There are also versions for Windows 95/NT and other popular UNIX flavours. Download the latest version from your favourite FTP site, or check at the Stellar-X page.
Executables for various platforms are in the ./bin directory.
For Unix machines, ask the System Administrator to put the executables for the platform into a directory in user's paths, such as /usr/local/bin. The executables should be renamed to html2txt and txt2html.
For the DOS/Windows 95 console version, copy the executables to somewhere in your path, and renaming them as above.

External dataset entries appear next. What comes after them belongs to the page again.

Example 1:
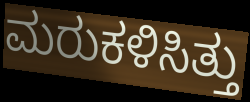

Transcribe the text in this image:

ಮರುಕಳಿಸಿತ್ತು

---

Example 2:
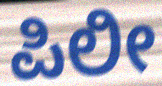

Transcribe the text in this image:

ಪಿಲೀ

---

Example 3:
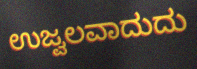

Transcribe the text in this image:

ಉಜ್ವಲವಾದುದು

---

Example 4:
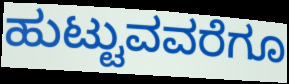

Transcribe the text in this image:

For Windows95/NT, copy h2twin32.exe and t2hwin32.exe into the Windows directory. A registry file, h2twin32.reg, is provided to integrate the Windows version with the shell. After checking that the contents are suitable, merge it with the system registry by double-clicking on it.
Usage is simple. Type
html2txt HTML file
Where the first argument, HTML file, is the file to convert. Multple files and wildcard filenames are supported on Unix versions. A new file will be created with the same name as the original, but with a .htm or .html extension. It contains the resultant text file. Edit it to suit your needs.
Alternatively, type
html2txt -l HTML file
An additonal file, html.out, lists all HTML tags and symbols detected in HTML file, and the lines numbers where they were found. Any errors which are reported with the tags may be listed in this file.

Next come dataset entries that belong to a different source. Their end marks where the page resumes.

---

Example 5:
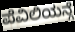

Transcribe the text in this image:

ಪೆವಿಲಿಯನ್ಗೆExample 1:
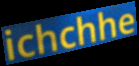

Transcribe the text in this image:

ichchhe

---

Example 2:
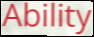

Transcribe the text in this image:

Ability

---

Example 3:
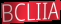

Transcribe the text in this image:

BCLIIA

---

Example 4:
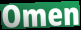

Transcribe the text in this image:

Omen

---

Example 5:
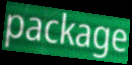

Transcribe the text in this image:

package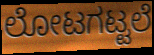
ಲೋಟಗಟ್ಟಲೆ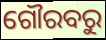
ଗୌରବରୁ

Please keep in mind that all HTML tags begin with a < and end with a >. HTML symbols start with a & and end with a ;. If the HTML source file has a <, >, or & as part of its text, the output file may be missing some text. Run with the -l option and check for any problems.
To convert from text to HTML, type
txt2html Text file
Where the argument, Text file, are the files to convert. A new file with a .htm or .html extension will contain the resultant text file. It is ready for use, or further editing. It also contains the date the file was generated, and its source file and directory, for future reference.

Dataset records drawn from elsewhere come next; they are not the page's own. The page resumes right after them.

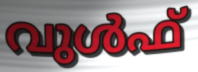
വുൾഫ്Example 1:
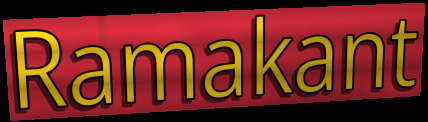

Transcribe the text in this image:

Ramakant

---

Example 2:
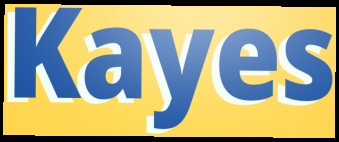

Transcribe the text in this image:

Kayes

Invoking the context menu of any .htm or .html file will reveal a Convert to text option. This will run h2twin32.exe, and create a text version. Similarly, all .txt files will have a Convert to HTML option, running t2hwin32.exe. When not executed from a context menu, these will prompt the user for files to convert.
Everybody may freely use and distribute this package, as long as all files are intact. I will provide technical support, but I am not responsible for any damage that this software may cause. If you have suggestions for improvement, problems, complaints, I invite you to contact Stellar-X at antonino@usa.net.
Download latest versions from the Stellar-X website.
Version 1 - Released, no major bugs. Version 1.1 - Better handling of invalid and unreal HTML tags. Version 1.2 - Better file conversion and wildcard support. Windows 95 version. Integrated with the txt2html package. Included versions for other UNIX flavours.